What This Team Needs Is Leadership

Intangibles. I hate to use that term, but that's what the Red Sox need. Team leaders.

When you think of the 2004 team, they were loose. They didn't care about 86 years of ghosts or fictitious curses. They just played (and scored like crazy).

The 2007 team was different. It had lost Damon and Millar (clubhouse guys), but it had leaders, and it had sparks: young guys named Dustin Pedroia and Jacoby Ellsbury. Papelbon was thrilling.

By 2011, Manny Ramirez (a leader by default--few players will play with as good a hitter) was gone.
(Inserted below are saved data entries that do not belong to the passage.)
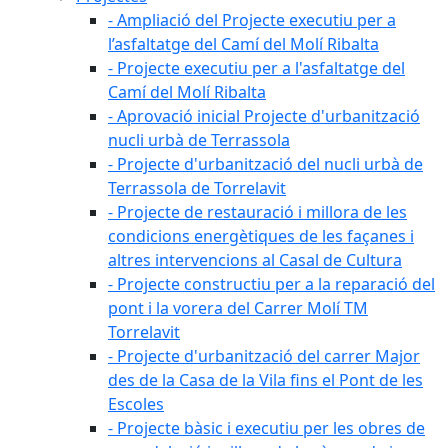
- Ampliació del Projecte executiu per a
l’asfaltatge del Camí del Molí Ribalta
- Projecte executiu per a l'asfaltatge del
Camí del Molí Ribalta
- Aprovació inicial Projecte d'urbanització
nucli urbà de Terrassola
- Projecte d'urbanització del nucli urbà de
Terrassola de Torrelavit
- Projecte de restauració i millora de les
condicions energètiques de les façanes i
altres intervencions al Casal de Cultura
- Projecte constructiu per a la reparació del
pont i la vorera del Carrer Molí TM
Torrelavit
- Projecte d'urbanització del carrer Major
des de la Casa de la Vila fins el Pont de les
Escoles
- Projecte bàsic i executiu per les obres de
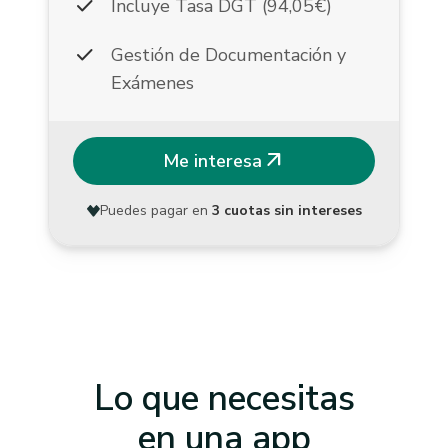
check
Incluye Tasa DGT (94,05€)
check
Gestión de Documentación y
Exámenes
arrow_outward
Me interesa
Puedes pagar en
3 cuotas sin intereses
Lo que necesitas
en una app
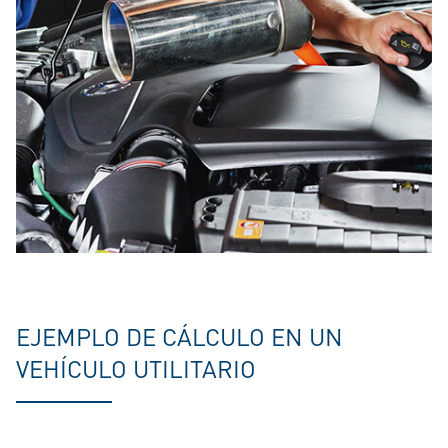
EJEMPLO DE CÁLCULO EN UN
VEHÍCULO UTILITARIO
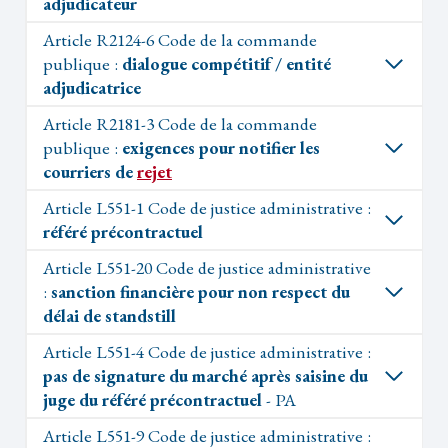
adjudicateur
Article R2124-6 Code de la commande
publique :
dialogue compétitif / entité
adjudicatrice
Article R2181-3 Code de la commande
publique :
exigences pour notifier les
courriers de
rejet
Article L551-1 Code de justice administrative :
référé précontractuel
Article L551-20 Code de justice administrative
:
sanction financière pour non respect du
délai de standstill
Article L551-4 Code de justice administrative :
pas de signature du marché après saisine du
juge du référé précontractuel
- PA
Article L551-9 Code de justice administrative :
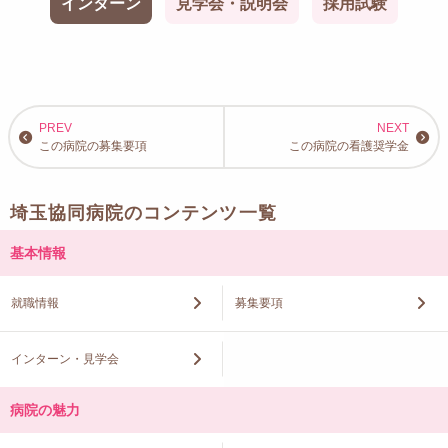
インターン
見学会・説明会
採用試験
この病院の募集要項
この病院の看護奨学金
埼玉協同病院のコンテンツ一覧
基本情報
就職情報
募集要項
インターン・見学会
病院の魅力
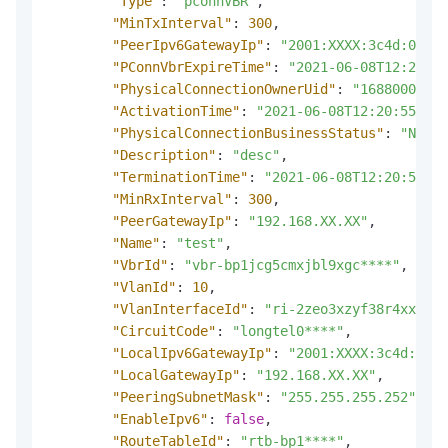
"Type"
:
"pconnVBR"
,
"MinTxInterval"
:
300
,
"PeerIpv6GatewayIp"
:
"2001:XXXX:3c4d:0015:
"PConnVbrExpireTime"
:
"2021-06-08T12:20:55
"PhysicalConnectionOwnerUid"
:
"16880000000
"ActivationTime"
:
"2021-06-08T12:20:55"
,
"PhysicalConnectionBusinessStatus"
:
"Norma
"Description"
:
"desc"
,
"TerminationTime"
:
"2021-06-08T12:20:55"
,
"MinRxInterval"
:
300
,
"PeerGatewayIp"
:
"192.168.XX.XX"
,
"Name"
:
"test"
,
"VbrId"
:
"vbr-bp1jcg5cmxjbl9xgc****"
,
"VlanId"
:
10
,
"VlanInterfaceId"
:
"ri-2zeo3xzyf38r4xx****
"CircuitCode"
:
"longtel0****"
,
"LocalIpv6GatewayIp"
:
"2001:XXXX:3c4d:0015
"LocalGatewayIp"
:
"192.168.XX.XX"
,
"PeeringSubnetMask"
:
"255.255.255.252"
,
"EnableIpv6"
:
false
,
"RouteTableId"
:
"rtb-bp1****"
,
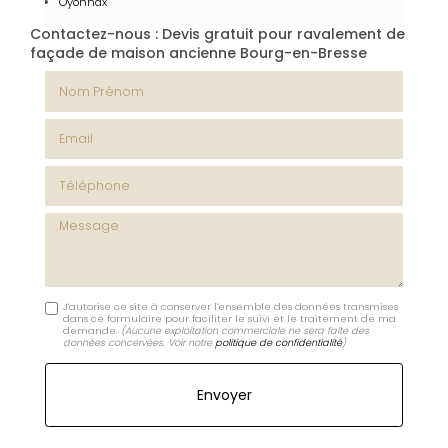
Oyonnax
Contactez-nous : Devis gratuit pour ravalement de
façade de maison ancienne Bourg-en-Bresse
Nom Prénom
Email
Téléphone
Message
J'autorise ce site à conserver l'ensemble des données transmises
dans ce formulaire pour faciliter le suivi et le traitement de ma
demande.
(Aucune exploitation commerciale ne sera faite des
données concervées. Voir notre
politique de confidentialité
)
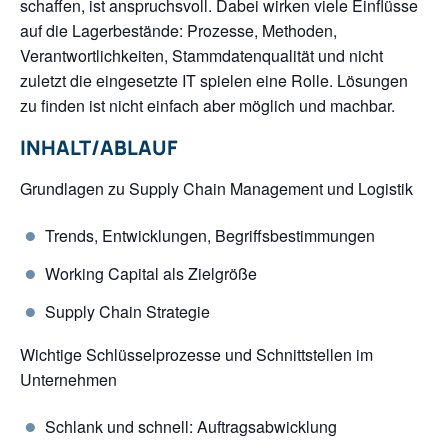
schaffen, ist anspruchsvoll. Dabei wirken viele Einflüsse
auf die Lagerbestände: Prozesse, Methoden,
Verantwortlichkeiten, Stammdatenqualität und nicht
zuletzt die eingesetzte IT spielen eine Rolle. Lösungen
zu finden ist nicht einfach aber möglich und machbar.
INHALT/ABLAUF
Grundlagen zu Supply Chain Management und Logistik
Trends, Entwicklungen, Begriffsbestimmungen
Working Capital als Zielgröße
Supply Chain Strategie
Wichtige Schlüsselprozesse und Schnittstellen im
Unternehmen
Schlank und schnell: Auftragsabwicklung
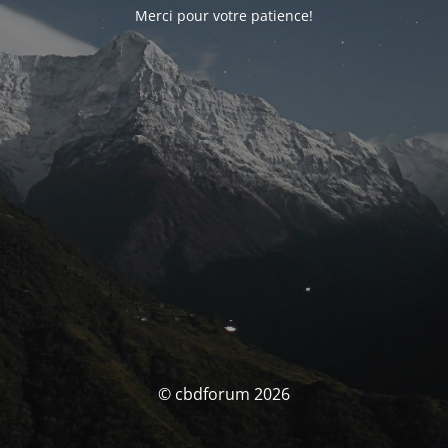
Merci pour votre patience!
© cbdforum 2026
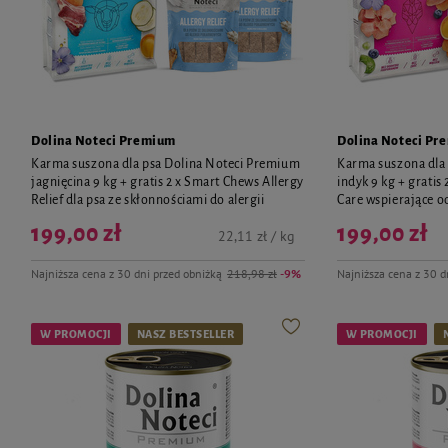
Dolina Noteci Premium
Dolina Noteci Pr
Karma suszona dla psa Dolina Noteci Premium
Karma suszona dla
jagnięcina 9 kg + gratis 2 x Smart Chews Allergy
indyk 9 kg + grati
Relief dla psa ze skłonnościami do alergii
Care wspierające 
199,00 zł
199,00 zł
22,11 zł / kg
Najniższa cena z 30 dni przed obniżką
218,98 zł
-9%
Najniższa cena z 30 d
W PROMOCJI
NASZ BESTSELLER
W PROMOCJI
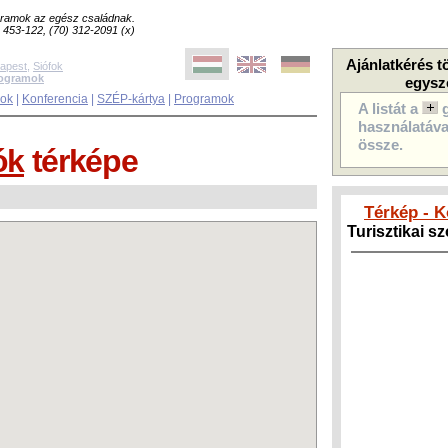
ogramok az egész családnak.
8) 453-122, (70) 312-2091 (x)
Ajánlatkérés t
apest
,
Siófok
rogramok
egysz
sok
|
Konferencia
|
SZÉP-kártya
|
Programok
A listát a
használatával
össze.
ók
térképe
Térkép - 
Turisztikai s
Varitek was not his old self. The players could be taciturn (Youkilis), reserved (Adrian Gonzalez, it seems), or outright cranky (Ortiz -- not all the time, but more than usual). Papelbon wanted to be traded, and had said it more than once.
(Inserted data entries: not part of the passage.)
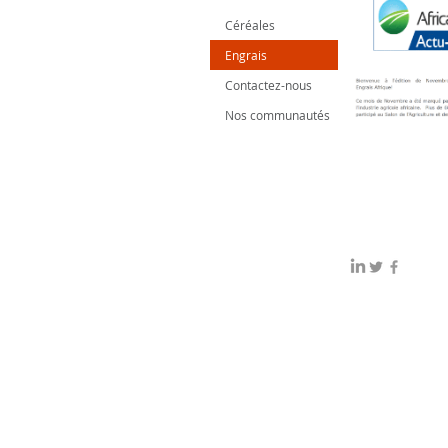
Céréales
Engrais
Contactez-nous
Nos communautés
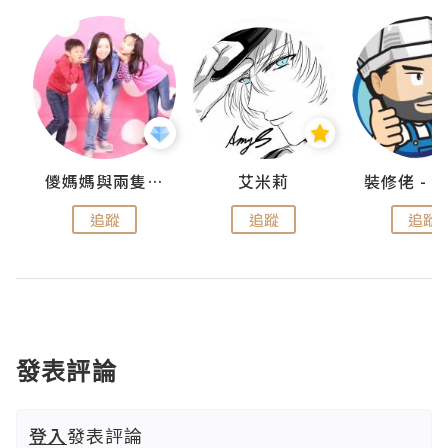
點滴
儍媽媽與兩隻小魔怪之家
艾米莉
追蹤
追蹤
追蹤
發表評論
登入
發表評論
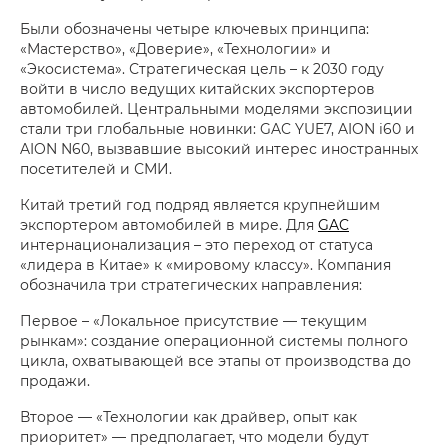
Были обозначены четыре ключевых принципа:
«Мастерство», «Доверие», «Технологии» и
«Экосистема». Стратегическая цель – к 2030 году
войти в число ведущих китайских экспортеров
автомобилей. Центральными моделями экспозиции
стали три глобальные новинки: GAC YUE7, AION i60 и
AION N60, вызвавшие высокий интерес иностранных
посетителей и СМИ.
Китай третий год подряд является крупнейшим
экспортером автомобилей в мире. Для
GAC
интернационализация – это переход от статуса
«лидера в Китае» к «мировому классу». Компания
обозначила три стратегических направления:
Первое – «Локальное присутствие — текущим
рынкам»: создание операционной системы полного
цикла, охватывающей все этапы от производства до
продажи.
Второе — «Технологии как драйвер, опыт как
приоритет» — предполагает, что модели будут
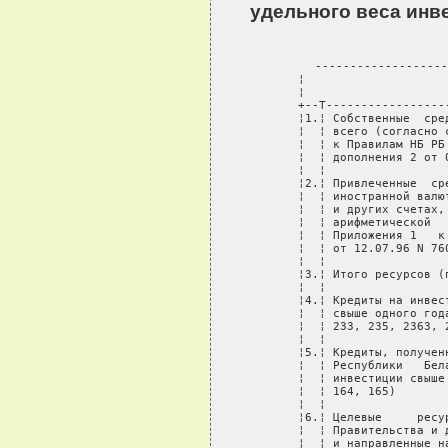
удельного веса инв
-------------------
¦                    
¦                    
+--T-----------------
¦1.¦ Собственные  сре
¦  ¦ всего (согласно 
¦  ¦ к Правилам НБ РБ
¦  ¦ дополнения 2 от 
¦  ¦                 
¦2.¦ Привлеченные  ср
¦  ¦ иностранной валю
¦  ¦ и других счетах,
¦  ¦ арифметической  
¦  ¦ Приложения 1   к
¦  ¦ от 12.07.96 N 76
¦  ¦                 
¦3.¦ Итого ресурсов (
¦  ¦                 
¦4.¦ Кредиты на инвес
¦  ¦ свыше одного год
¦  ¦ 233, 235, 2363, 
¦  ¦                 
¦5.¦ Кредиты, получен
¦  ¦ Республики   Бел
¦  ¦ инвестиции свыше
¦  ¦ 164, 165)       
¦  ¦                 
¦6.¦ Целевые     ресу
¦  ¦ Правительства и 
¦  ¦ и направленные н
A potential dynasty had no chemistry.

Who's the guy everyone answers to? Can you imagine the look you got from Tek if you didn't run hard to first in 2003?

I happened to catch the Celtics owners on WEEI Wednesday morning, and they were asked about Paul Pierce and Kevin Garnett. "Those guys are natural leaders," came the answer. Yep.

Maybe part of the problem is that the Sox were too loaded -- they had too many great players, and everyone assumed things would take of themselves. But it just doesn't work that way. Group dynamics are really powerful -- if it's a group dinner, someone needs to make the call on which appetizers to order. Other people will wait for this, even people who might lead in other situations. Groups pick their own leaders.

All this said, maybe there are leaders on the Sox, and they're just quiet about it. But in the case of Pierce and Garnett, it's pretty obvious on the court who's taking charge.